Coral sand is one kind of the important building materials in coral reef engineering practice. The use of cement as a stabilizing agent can significantly improve the mechanical properties of coral sands and is widely applied in the subbase engineering construction in coral reef islands. Cement-stabilized coral sand structures may contain high contents of fine coral particles and salinity because of the high crushability of coral sands and the existence of seawater surrounding them. In this study, the effects of coral sand powders and seawater salinity on the dynamic mechanical properties of cemented coral sand (CCS) were investigated through the split Hopkinson pressure bar (SHPB) tests and Scanning Electron Microscope (SEM) analysis. It was found that the strength (i.e., the peak stress) of CCS specimens increased firstly and then decreased with the increase of powder content. The specimens reached the maximum peak stress when 3% powder content was included. The initial improvement of CCS strength was attributed to the pore-filling effect of coral powders, namely, the micro pores of the CCS specimens could be more effectively filled with higher percentages of coral powders being used in the experiments. However, excessive coral powders resulted in the reduction of specimen strength because these powders could easily be cemented into agglomerates by absorbing water from the specimens. These agglomerates could reduce the cementation strength between the coarse coral particles and the cement. Meanwhile, the peak stress of CCS specimens was found to be negatively correlated with the average strain rate and the ultimate strain. The degree of specimen fracture was found to be correlated with the amount of specific energy absorption during the tests. Furthermore, the “sulfate attack” caused by the inclusion of salinity of water had different influences on the CCS specimens with different coral powder contents. The ettringite and gypsum produced in “sulfate attack” could fill the pores and lead to cracking of the specimens, significantly affecting the specimen strength.

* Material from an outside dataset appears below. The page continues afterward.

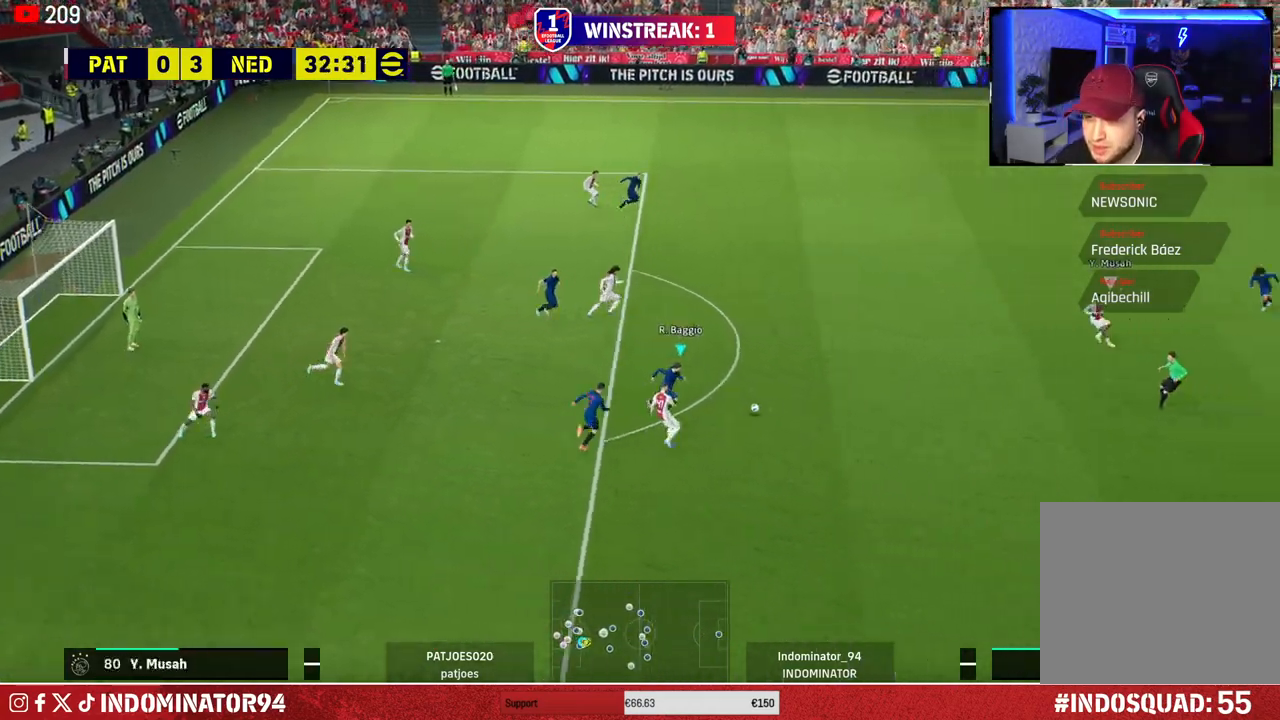
{"buttons": ["R1"], "left_stick": "left", "right_stick": "center", "events": [[17, "left_stick", "up-left"], [100, "L1", "up"], [350, "left_stick", "left"]]}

珊瑚砂是珊瑚礁工程实践中的一种重要建筑材料。使用水泥作为稳定剂可显着改善珊瑚砂的力学性能，广泛应用于珊瑚礁岛底基层工程建设。 由于珊瑚砂的高破碎性和周围海水的存在，水泥稳定的珊瑚砂结构可能含有高含量的细珊瑚颗粒和盐度。在这项研究中，通过分裂霍普金森压力棒（SHPB）测试和扫描电子显微镜（SEM）分析，研究了珊瑚砂粉末和海水盐度对胶结珊瑚砂（CCS）动态力学性能的影响。发现随着粉末含量的增加，CCS试件的强度（即峰值应力）先增大后减小。当粉末含量为 3% 时，试样达到最大峰值应力。CCS 强度的初步提高归因于珊瑚粉的孔隙填充作用，即，实验中使用更高百分比的珊瑚粉可以更有效地填充 CCS 标本的微孔。然而，过多的珊瑚粉会导致试样强度降低，因为这些粉末很容易通过从试样中吸收水分而粘合成团块。这些附聚物会降低粗珊瑚颗粒与水泥之间的胶结强度。同时，发现CCS试样的峰值应力与平均应变率和极限应变呈负相关。发现试样断裂的程度与测试期间的比能量吸收量相关。此外，水的含盐量引起的“硫酸盐攻击”对不同珊瑚粉含量的CCS标本有不同的影响。